▶ **Source information**:
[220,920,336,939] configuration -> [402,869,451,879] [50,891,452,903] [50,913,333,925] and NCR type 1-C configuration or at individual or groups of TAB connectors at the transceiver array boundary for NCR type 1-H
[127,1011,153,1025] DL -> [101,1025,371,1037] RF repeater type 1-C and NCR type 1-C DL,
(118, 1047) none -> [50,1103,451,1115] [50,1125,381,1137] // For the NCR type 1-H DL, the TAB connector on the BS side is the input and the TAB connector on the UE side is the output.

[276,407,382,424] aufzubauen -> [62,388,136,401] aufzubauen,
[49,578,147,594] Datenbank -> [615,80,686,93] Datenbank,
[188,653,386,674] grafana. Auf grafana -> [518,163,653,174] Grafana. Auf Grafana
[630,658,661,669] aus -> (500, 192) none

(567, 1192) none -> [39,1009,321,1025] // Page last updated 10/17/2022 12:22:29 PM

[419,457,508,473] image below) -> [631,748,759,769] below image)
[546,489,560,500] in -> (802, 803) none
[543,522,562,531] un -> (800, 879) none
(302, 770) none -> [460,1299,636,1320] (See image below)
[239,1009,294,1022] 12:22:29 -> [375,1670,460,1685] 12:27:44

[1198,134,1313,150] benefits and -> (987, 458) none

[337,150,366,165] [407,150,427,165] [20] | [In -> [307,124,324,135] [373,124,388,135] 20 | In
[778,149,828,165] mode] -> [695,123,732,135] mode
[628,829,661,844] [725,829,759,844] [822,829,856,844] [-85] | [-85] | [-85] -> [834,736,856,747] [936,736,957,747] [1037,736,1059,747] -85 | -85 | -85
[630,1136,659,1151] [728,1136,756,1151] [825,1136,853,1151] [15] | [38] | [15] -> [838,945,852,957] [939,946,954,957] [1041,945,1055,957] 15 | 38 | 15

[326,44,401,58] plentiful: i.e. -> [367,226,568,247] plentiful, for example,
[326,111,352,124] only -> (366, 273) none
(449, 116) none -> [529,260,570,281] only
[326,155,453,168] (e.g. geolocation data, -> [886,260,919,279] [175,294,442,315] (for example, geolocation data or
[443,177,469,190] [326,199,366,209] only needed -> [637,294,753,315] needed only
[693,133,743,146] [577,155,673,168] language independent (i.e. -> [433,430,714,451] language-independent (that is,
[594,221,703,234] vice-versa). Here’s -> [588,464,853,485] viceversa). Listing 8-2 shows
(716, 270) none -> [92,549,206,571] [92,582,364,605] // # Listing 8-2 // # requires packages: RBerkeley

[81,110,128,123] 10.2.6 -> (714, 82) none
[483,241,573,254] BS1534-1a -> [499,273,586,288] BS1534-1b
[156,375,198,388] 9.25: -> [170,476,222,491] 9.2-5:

▶ **Exercise goal**: Within the listing above, give again exactly every line from the line with "[630,658,661,669] aus -> (500, 192) none" through the line with "(449, 116) none -> [529,260,570,281] only", both included, and no other line.

▶ **Solution for this exercise**:
[630,658,661,669] aus -> (500, 192) none

(567, 1192) none -> [39,1009,321,1025] // Page last updated 10/17/2022 12:22:29 PM

[419,457,508,473] image below) -> [631,748,759,769] below image)
[546,489,560,500] in -> (802, 803) none
[543,522,562,531] un -> (800, 879) none
(302, 770) none -> [460,1299,636,1320] (See image below)
[239,1009,294,1022] 12:22:29 -> [375,1670,460,1685] 12:27:44

[1198,134,1313,150] benefits and -> (987, 458) none

[337,150,366,165] [407,150,427,165] [20] | [In -> [307,124,324,135] [373,124,388,135] 20 | In
[778,149,828,165] mode] -> [695,123,732,135] mode
[628,829,661,844] [725,829,759,844] [822,829,856,844] [-85] | [-85] | [-85] -> [834,736,856,747] [936,736,957,747] [1037,736,1059,747] -85 | -85 | -85
[630,1136,659,1151] [728,1136,756,1151] [825,1136,853,1151] [15] | [38] | [15] -> [838,945,852,957] [939,946,954,957] [1041,945,1055,957] 15 | 38 | 15

[326,44,401,58] plentiful: i.e. -> [367,226,568,247] plentiful, for example,
[326,111,352,124] only -> (366, 273) none
(449, 116) none -> [529,260,570,281] only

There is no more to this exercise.